The 1563 Basque Will

A researcher in Spain uncovers the oldest civil document written in Canada.

Interview by Joanna Dawson

Posted May 8, 2014

In 1563, a Basque sailor named Domingo de Luca could sense his end was near. So, on May 15th, he dictated his last will and testament while fishing near Placentia Bay, Newfoundland. Four hundred and fifty years later, Dr. Michael Barkham uncovered de Luca’s final words in an archive in Spain and the discovery has communities on both sides of the Atlantic buzzing.

Tom O’Keefe, president of the Placentia Area Historical Society, spoke with Canada’s History.

We know that Basque whalers and fisherman voyaged to Atlantic Canada beginning in the 16th century. In fact, much of what we know about Basque history in Canada is thanks to the work of Dr. Barkham’s mother, Dr. Selma Barkham. But the Basque were a private lot — not publicizing their exploits and adventures like other European travellers — and so the written record is a bit sparse.

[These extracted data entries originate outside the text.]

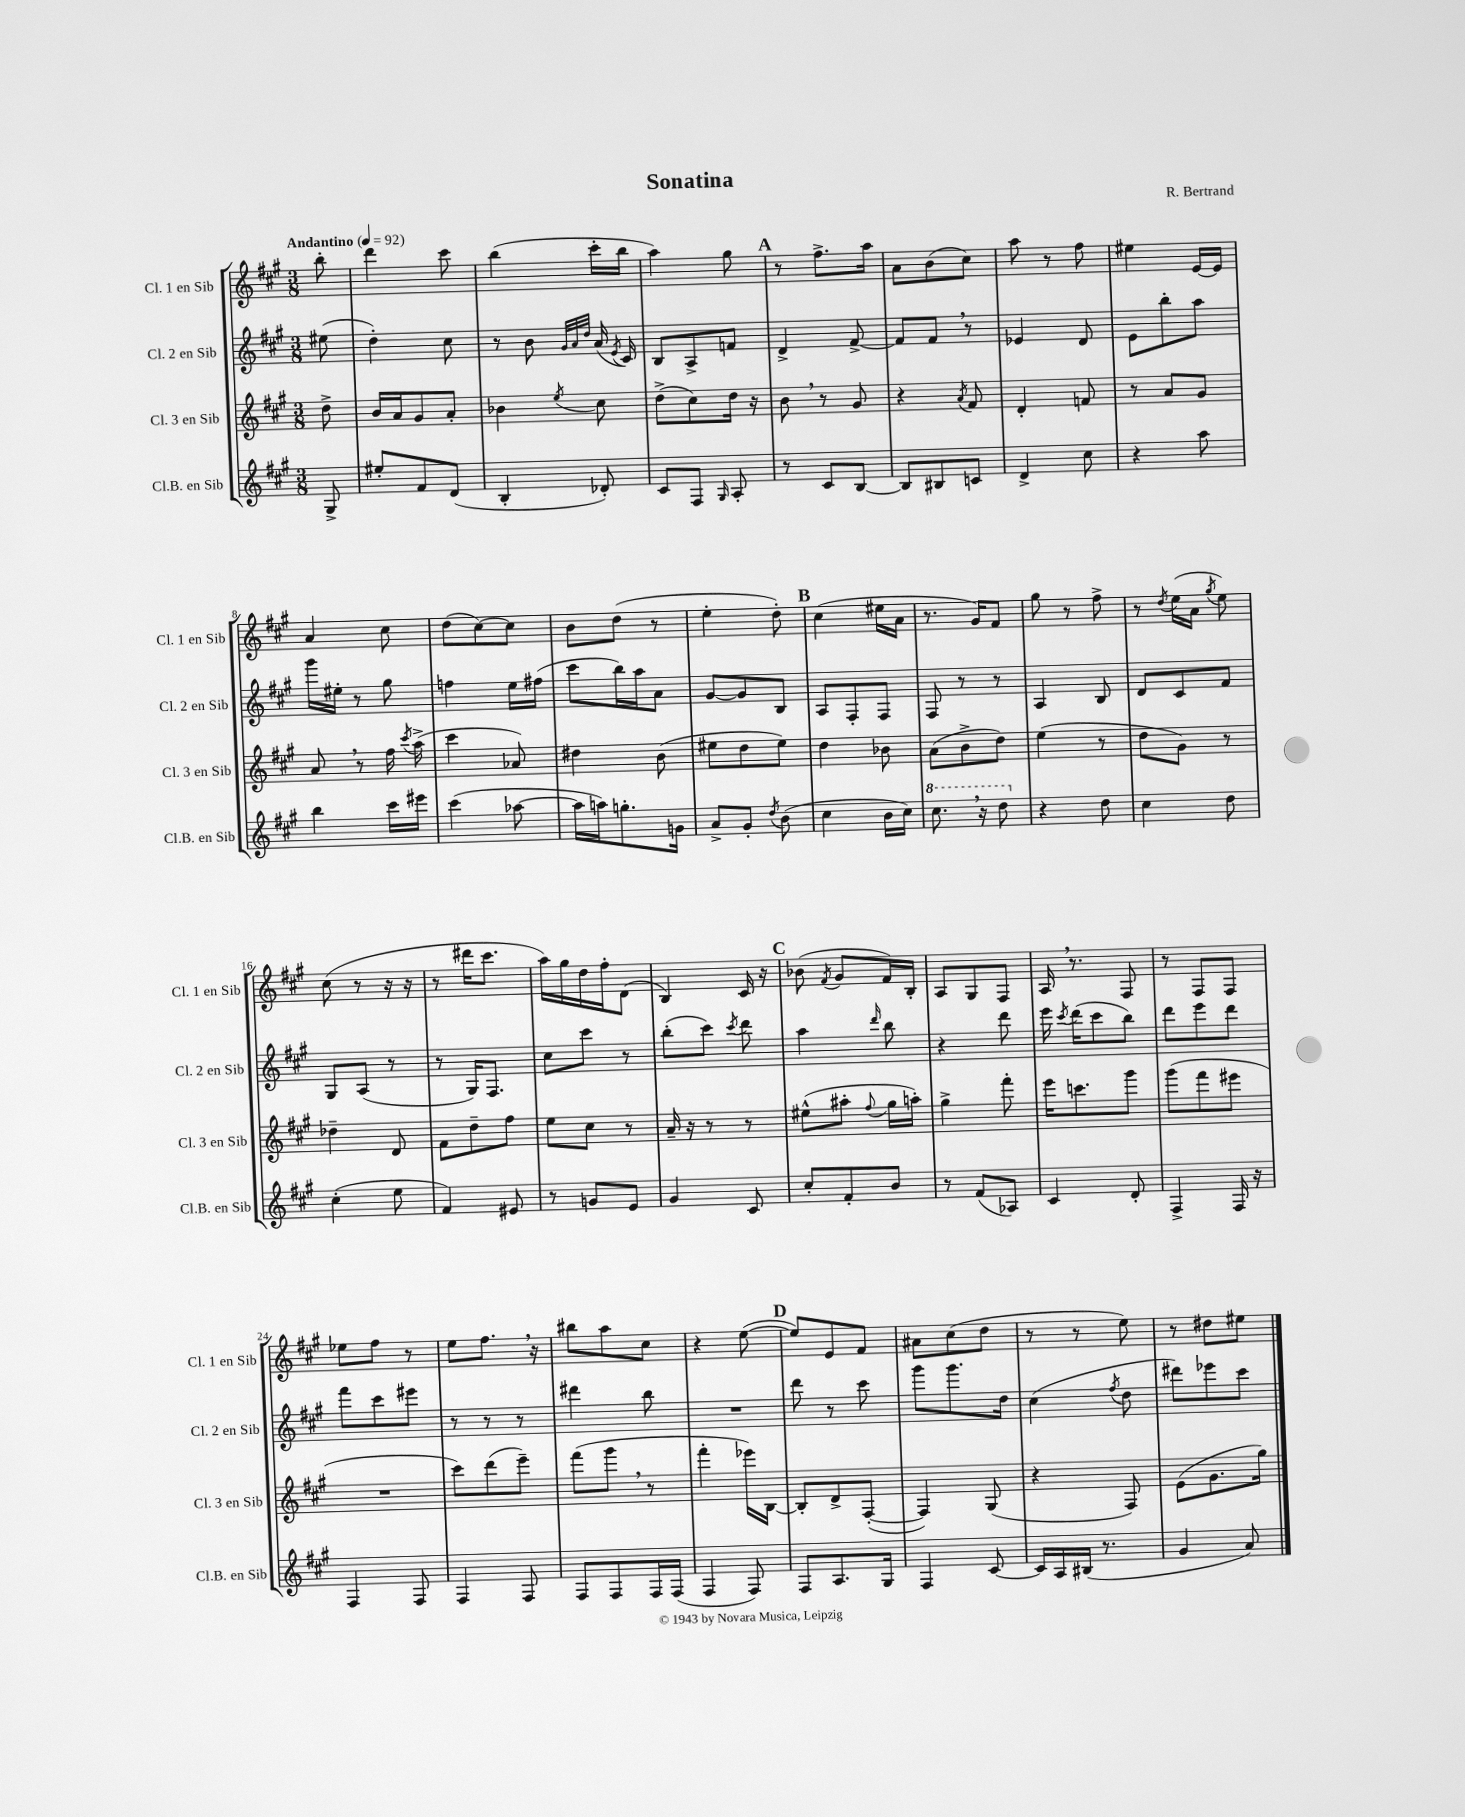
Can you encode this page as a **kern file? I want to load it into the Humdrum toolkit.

**kern	**kern	**kern	**kern
*staff4	*staff3	*staff2	*staff1
*clefG2	*clefG2	*clefG2	*clefG2
*k[f#c#g#]	*k[f#c#g#]	*k[f#c#g#]	*k[f#c#g#]
*M3/8	*M3/8	*M3/8	*M3/8
*MM92	*MM92	*MM92	*MM92
8G#^	8dd^	(8ee#	8bb'
=	=	=	=
8ee#'	16b	4dd')	4ddd
.	16a	.	.
8f#	8g#	.	.
(8d	8a'	8cc#	8ccc#
=	=	=	=
4B'	4b-	8r	(4bb
.	.	8b	.
.	.	32qqg#	.
.	.	32qqa	.
.	8qee	32qqdd	.
8d-')	8cc#	(16a	16ccc#'
.	.	8qe	.
.	.	16c#)	16bb
=	=	=	=
8c#	(8dd^	8B	4aa)
8F#	8cc#)	8A^	.
16qqG#	.	.	.
8A'	16dd	8f	8gg#
.	16r	.	.
=	=	=	=
8r	8b	4d^	8r
8c#	8r	.	8.ff#^
[8B	8g#	[8f#^	.
.	.	.	16aa
=	=	=	=
8B]	4r	8f#]	8a
8B#	.	8f#	(8b
.	8qa	.	.
8c	8f#	8r	8cc#)
=	=	=	=
4d^	4d'	4e-	8aa
.	.	.	8r
8cc#	8f	8d	8ff#
=	=	=	=
4r	8r	8e	4ee#
.	8a	8bb'	.
8aa	8g#	8aa	[16e
.	.	.	16e]
=	=	=	=
4bb	8a	16ggg#	4a
.	.	16ee#'	.
.	8r	8r	.
16ccc#	16ff#	8gg#	8cc#
.	8qccc#	.	.
16eee#	(16aa^	.	.
=	=	=	=
(4ccc#	4ccc#	4ff	(8dd
.	.	.	[8cc#)
[8aa-	8a-)	16ee	8cc#]
.	.	(16ff#	.
=	=	=	=
16aa-]	4dd#	8ccc#	8b
16aa)	.	.	.
8.gg'	.	16bb)	(8dd
.	.	16aa	.
.	(8b	8a	8r
16g	.	.	.
=	=	=	=
8a^	8ee#	[8g#	4ee'
8g#'	8dd	8g#]	.
8qdd	.	.	.
(8b	8ee#)	8B	8dd')
=	=	=	=
4cc#	4dd	8A	(4cc#
.	.	8F#'	.
16b	8b-	8F#	16ee#
16cc#)	.	.	16a
=	=	=	=
8.ccc#	(8a	8F#	8.r
.	8b^	8r	.
16r	.	.	16g#)
8ddd	8dd)	8r	8f#
=	=	=	=
4r	(4ee	4A	8gg#
.	.	.	8r
8dd	8r	8B	8ff#^
=	=	=	=
4cc#	8dd	8d	8r
.	.	.	8qdd
.	8g#)	8c#	(16ee
.	.	.	16a
.	.	.	8qgg#
8dd	8r	8f#	8ee)
=	=	=	=
(4cc#'	4dd-~	8G#	(8cc#
.	.	(8A	8r
8ee	8d	8r	16r
.	.	.	16r
=	=	=	=
4f#)	8f#	8r	8r
.	8dd~	16G#)	16ddd#
.	.	8.F#	8.ccc#
8e#	8ff#	.	.
=	=	=	=
8r	8ee	8cc#	16aa)
.	.	.	16gg#
8g	8cc#	8ccc#	16dd
.	.	.	16ff#'
8e	8r	8r	(8d
=	=	=	=
4g#	16a~	(8bb'	4B)
.	16r	.	.
.	8r	8ccc#)	.
.	.	8qccc#	.
8c#	8r	8ddd	16c#
.	.	.	16r
=	=	=	=
8cc#'	(8ee#^^	4aa	(8b-
.	.	.	8qf#
8f#'	8aa#'	.	8g#
.	8qqff#	16qqddd	.
8b	16gg#	8bb	16f#)
.	16aa')	.	16B'
=	=	=	=
8r	4gg#^	4r	8A
(8f#	.	.	8G#
8A-)	8fff#'	8ddd	8F#
=	=	=	=
4c#	16eee	16eee	16A
.	.	8qccc#	.
.	8.ccc	(16ddd	8.r
.	.	8ccc#	.
8d'	8ggg#	8bb)	8F#
=	=	=	=
4F#^	(8ggg#	8ddd	8r
.	8fff#	8eee	8F#
16F#	8eee#	8ddd	8F#
16r	.	.	.
=	=	=	=
4F#	4.r	8fff#	8ee-
.	.	8ccc#	8ff#
8F#	.	8eee#	8r
=	=	=	=
4F#	8ccc#)	8r	8ee
.	(8ddd	8r	8.ff#
8F#	8eee~)	8r	.
.	.	.	16r
=	=	=	=
8F#	(8fff#	4ddd#	8bb#
8F#	8ggg#	.	8aa
16F#	8r	8bb	8cc#
(16F#	.	.	.
=	=	=	=
4F#	4fff#'	4.r	4r
8F#)	16eee-)	.	([8ee
.	[16B	.	.
=	=	=	=
8F#	8B']	8ddd	8ee])
8.A	8d^	8r	8e
.	([8F#'	8ccc#	8f#
16G#	.	.	.
=	=	=	=
4F#	4F#])	8ggg#	8a#
.	.	8.ggg#	(8cc#
[8c#	(8G#	.	8dd
.	.	16dd	.
=	=	=	=
16c#]	4r	(4cc#	8r
16A	.	.	.
(16B#	.	.	8r
8.r	.	.	.
.	.	8qff#	.
.	8F#)	8dd	8ee)
=	=	=	=
4g#	(8e	8ddd#)	8r
.	8.g#	8eee-	8dd#
8a)	.	8ccc#	8ee#
.	16gg#)	.	.
==	==	==	==
*-	*-	*-	*-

De Luca’s will is one of few such records and is believed to be the oldest original civil document written in Canada. For the residents of Placentia, Newfoundland, the will is particularly fascinating. One of de Luca’s final wishes was to be, “buried in this port of Plazencia to a place where those who die are usually taken.”

Tom O’Keefe explains the will is an important key to unlocking this history of the Basque in Newfoundland.

“This gives documented proof that there was a graveyard even in 1563 existing in Placentia,” O’Keefe says, “which would indicate that the Basque and others had probably been here at least a few years before that.”

Placentia has a diverse history with footprints left behind from many different nations. Evidence suggests that both the Beothuk and Mi’kmaq lived and travelled in the area prior to contact with European colonists, moving up and down the coast to fish, hunt and trap.

In 1662, the French set up a permanent colony called Plaisance, which was the French capital of Newfoundland. The English took over following the Treaty of Utrecht in 1713 and even the Americans once reigned when they established a military base in Argentia during the Second World War.

O’Keefe hopes that de Luca’s will encourages further investigation and interest in yet another layer of the community’s history. The historical society raised money for a translation of the will, which was unveiled in a community ceremony this year. In addition to involving local dignitaries and community members, O’Keefe and other volunteers reached out to researchers in Spain in preparation.

“We want to develop our links with the early Basque,” O’Keefe explains. ““We want to solidify knowledge in Placentia among local people.”

And as for de Luca? Did he get his final wish?

Well, that’s yet to be determined.

Basque headstones have been found in a local churchyard in Placentia, although none bearing de Luca’s name and none dating back as far as 1563. We can expect that historians and archaeologists will be anxious to solve this mystery in the coming years.